INPUT MATERIAL below:

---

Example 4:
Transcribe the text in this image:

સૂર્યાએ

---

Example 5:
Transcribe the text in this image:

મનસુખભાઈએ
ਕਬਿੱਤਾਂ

End of INPUT MATERIAL.

- _PROBLEM DESCRIPTION_
Restate all of the material, keeping every word intact.

- _EXPECTED ANSWER_
---

Example 4:
Transcribe the text in this image:

સૂર્યાએ

---

Example 5:
Transcribe the text in this image:

મનસુખભાઈએ
ਕਬਿੱਤਾਂ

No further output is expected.